Mark suspects otherwise and quickly finds evidence in the form of a postcard from someone named Heinrich, and though he's always disliked Anna's best friend, Margie (Fassbinder regular Margit Carstensen), Mark persuades her to confirm that Anna does indeed have a lover. Actually, it doesn't take much persuasion at all—he just calls her up and asks.

Mark still hopes they can work things out, but Anna is adamant that it's over, so he gives her a divorce, their spacious apartment and generous support for their young son, Bob (Michael Hogben). He drops by some time later to find the apartment filthy and the neglected-looking Bob alone; but when Anna finally shows up, he makes it clear that while he's not leaving Bob alone with her, he's still willing to try and work something out. She responds by vanishing in the middle of the night, and Heinrich calls to say that she's with him.
 
Then things get weird: Mark takes Bob to school the next day, and meets his teacher, Helen, who looks exactly like Anna and seems not to understand why he finds that strange. He decides to confront Heinrich (Heinz Bennent), who turns out to be some kind of effete-looking, middle-aged, touchie-feelie guru and swears he didn’t call Mark; in fact, he's been out of town since Mark got back because he wanted Anna to have some space while she decided whether to work on her marriage or end it. He wants to discuss things like spiritually enlightened men, but the enraged Mark would rather deck him…except that it's Mark who winds up on the floor in a bloody heap. What kind of people are these? Oh, and Anna has some kind of seizure in a subway corridor and gives birth to a…well, a creature.
 
The first half of Possession is peculiar and the second half is bizarre, but it all makes emotional sense; you don't have to know Andrzej Zulawski wrote it while going through what must have been the mother of all breakups to recognize the emotional rawness and irrational behavior, even after the narrative runs amok.

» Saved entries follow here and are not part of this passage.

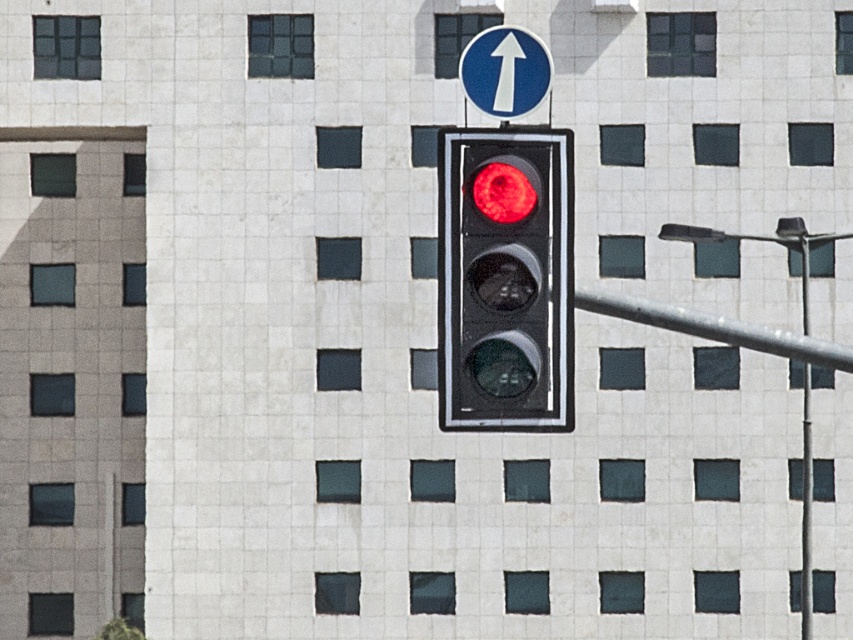
You are a pedestrian standing at the crosswalk and see the blue glossy sign at upper center and the metallic pole at right. Which object is higher up in the image?

The blue glossy sign at upper center is above the metallic pole at right, so it is higher up in the image.

You are standing at the traffic light and want to walk to the point that is closer to you. Which point should you go to, point [512,48] or point [805,630]?

Point [512,48] is in front of point [805,630], so you should go to point [512,48] since it is closer to you.

You are a pedestrian standing at the crosswalk and see the matte black traffic light at center and the metallic gray pole at right. Which object is positioned higher from the ground?

The matte black traffic light at center is above the metallic gray pole at right, so it is positioned higher from the ground.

Because here's the thing: People do go crazy when relationships go bad. Murder, mutilation and literal monster spawning are the nightmarish faces of character assassination, financial destruction and the psychologically damaging use of children as weapons—not too subtle, but potent. And I venture to say that if Possession had opened in an art house it 1981, it would have been accorded the same reception as Lars von Trier's Antichrist. But grindhouse audiences could spot an art-house movie slumming as horror and stayed away in droves, while most critics—of the few who saw it—dismissed it as trash with pretensions.